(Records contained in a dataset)
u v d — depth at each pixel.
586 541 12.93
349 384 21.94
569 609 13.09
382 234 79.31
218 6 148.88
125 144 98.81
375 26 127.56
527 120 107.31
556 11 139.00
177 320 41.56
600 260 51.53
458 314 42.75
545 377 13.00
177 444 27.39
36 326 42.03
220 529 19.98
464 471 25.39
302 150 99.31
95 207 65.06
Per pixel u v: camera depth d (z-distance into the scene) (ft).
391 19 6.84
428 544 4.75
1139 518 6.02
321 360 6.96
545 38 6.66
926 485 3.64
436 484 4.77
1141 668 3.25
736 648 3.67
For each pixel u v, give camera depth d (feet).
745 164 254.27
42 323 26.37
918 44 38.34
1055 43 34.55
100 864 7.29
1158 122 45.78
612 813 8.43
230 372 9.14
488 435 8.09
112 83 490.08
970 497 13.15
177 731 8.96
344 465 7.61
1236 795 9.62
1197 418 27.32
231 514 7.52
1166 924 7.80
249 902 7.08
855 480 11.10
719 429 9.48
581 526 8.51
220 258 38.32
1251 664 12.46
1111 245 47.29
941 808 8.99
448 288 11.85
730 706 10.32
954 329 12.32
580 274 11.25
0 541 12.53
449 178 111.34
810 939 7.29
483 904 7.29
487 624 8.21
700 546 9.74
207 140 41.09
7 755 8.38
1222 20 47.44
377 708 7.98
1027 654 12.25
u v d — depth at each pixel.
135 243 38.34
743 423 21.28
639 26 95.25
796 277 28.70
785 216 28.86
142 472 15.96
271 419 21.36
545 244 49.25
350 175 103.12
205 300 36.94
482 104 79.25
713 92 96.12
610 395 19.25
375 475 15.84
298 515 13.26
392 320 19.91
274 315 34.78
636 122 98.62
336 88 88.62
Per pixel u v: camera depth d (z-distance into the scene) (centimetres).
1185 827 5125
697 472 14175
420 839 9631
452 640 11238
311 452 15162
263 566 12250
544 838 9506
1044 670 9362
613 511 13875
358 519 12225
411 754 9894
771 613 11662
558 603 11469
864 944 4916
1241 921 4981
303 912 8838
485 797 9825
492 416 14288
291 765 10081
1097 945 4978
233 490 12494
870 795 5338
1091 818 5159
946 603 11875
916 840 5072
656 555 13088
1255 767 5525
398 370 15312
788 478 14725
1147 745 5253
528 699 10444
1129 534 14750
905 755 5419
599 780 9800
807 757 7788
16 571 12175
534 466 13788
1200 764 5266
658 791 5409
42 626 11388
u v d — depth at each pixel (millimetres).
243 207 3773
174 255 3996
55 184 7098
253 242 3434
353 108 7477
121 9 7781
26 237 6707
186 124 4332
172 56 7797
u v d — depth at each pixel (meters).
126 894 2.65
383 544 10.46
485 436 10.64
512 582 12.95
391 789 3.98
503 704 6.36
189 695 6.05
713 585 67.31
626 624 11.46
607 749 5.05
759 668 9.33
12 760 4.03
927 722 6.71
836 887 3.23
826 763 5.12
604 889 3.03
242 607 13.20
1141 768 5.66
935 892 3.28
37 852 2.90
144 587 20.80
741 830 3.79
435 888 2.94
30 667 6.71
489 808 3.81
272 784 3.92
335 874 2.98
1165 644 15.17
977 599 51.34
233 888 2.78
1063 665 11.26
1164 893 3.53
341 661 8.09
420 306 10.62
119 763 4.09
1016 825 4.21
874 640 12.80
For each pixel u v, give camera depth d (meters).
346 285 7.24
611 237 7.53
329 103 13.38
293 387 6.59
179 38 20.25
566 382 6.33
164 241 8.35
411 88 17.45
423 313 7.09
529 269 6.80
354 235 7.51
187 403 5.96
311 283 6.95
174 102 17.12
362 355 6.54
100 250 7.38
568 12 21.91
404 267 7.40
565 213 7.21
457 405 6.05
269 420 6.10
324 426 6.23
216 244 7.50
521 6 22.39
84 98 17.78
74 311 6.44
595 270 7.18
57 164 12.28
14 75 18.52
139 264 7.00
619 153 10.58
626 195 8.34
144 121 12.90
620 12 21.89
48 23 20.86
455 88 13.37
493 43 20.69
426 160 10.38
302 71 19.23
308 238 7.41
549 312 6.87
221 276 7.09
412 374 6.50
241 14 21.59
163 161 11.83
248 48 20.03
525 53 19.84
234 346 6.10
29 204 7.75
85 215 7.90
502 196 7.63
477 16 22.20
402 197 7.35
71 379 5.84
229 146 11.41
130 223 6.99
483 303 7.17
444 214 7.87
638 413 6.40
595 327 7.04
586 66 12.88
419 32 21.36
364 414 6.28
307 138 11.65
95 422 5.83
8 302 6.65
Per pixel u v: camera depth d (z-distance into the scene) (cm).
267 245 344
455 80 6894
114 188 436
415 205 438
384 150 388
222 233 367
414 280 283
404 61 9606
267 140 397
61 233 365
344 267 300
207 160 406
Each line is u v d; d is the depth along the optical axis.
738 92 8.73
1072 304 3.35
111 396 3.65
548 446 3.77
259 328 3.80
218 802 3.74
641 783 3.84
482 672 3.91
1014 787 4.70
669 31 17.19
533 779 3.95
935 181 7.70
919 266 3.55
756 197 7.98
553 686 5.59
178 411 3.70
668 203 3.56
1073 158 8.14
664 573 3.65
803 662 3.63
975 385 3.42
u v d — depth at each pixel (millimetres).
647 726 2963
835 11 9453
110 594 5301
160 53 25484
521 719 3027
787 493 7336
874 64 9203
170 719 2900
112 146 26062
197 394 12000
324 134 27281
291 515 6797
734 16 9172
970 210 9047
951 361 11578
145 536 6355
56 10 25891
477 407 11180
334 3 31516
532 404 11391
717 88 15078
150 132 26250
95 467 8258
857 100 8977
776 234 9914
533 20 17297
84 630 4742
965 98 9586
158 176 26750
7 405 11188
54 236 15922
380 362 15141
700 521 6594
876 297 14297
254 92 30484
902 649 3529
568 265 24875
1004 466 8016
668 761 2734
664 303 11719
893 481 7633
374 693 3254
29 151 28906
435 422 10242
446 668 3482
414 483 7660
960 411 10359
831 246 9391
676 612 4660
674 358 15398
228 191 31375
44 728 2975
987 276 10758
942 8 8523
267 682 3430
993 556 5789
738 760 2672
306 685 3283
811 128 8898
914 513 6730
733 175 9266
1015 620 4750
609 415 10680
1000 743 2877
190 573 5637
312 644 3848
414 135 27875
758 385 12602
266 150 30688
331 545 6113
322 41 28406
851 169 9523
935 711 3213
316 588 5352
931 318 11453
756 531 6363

**Try it**
Set down, unchanged, only those lines above that fall between the line with "482 672 3.91" and the line with "145 536 6355", the two end lines included.

**Answer to this task**
482 672 3.91
1014 787 4.70
669 31 17.19
533 779 3.95
935 181 7.70
919 266 3.55
756 197 7.98
553 686 5.59
178 411 3.70
668 203 3.56
1073 158 8.14
664 573 3.65
803 662 3.63
975 385 3.42
u v d — depth at each pixel (millimetres).
647 726 2963
835 11 9453
110 594 5301
160 53 25484
521 719 3027
787 493 7336
874 64 9203
170 719 2900
112 146 26062
197 394 12000
324 134 27281
291 515 6797
734 16 9172
970 210 9047
951 361 11578
145 536 6355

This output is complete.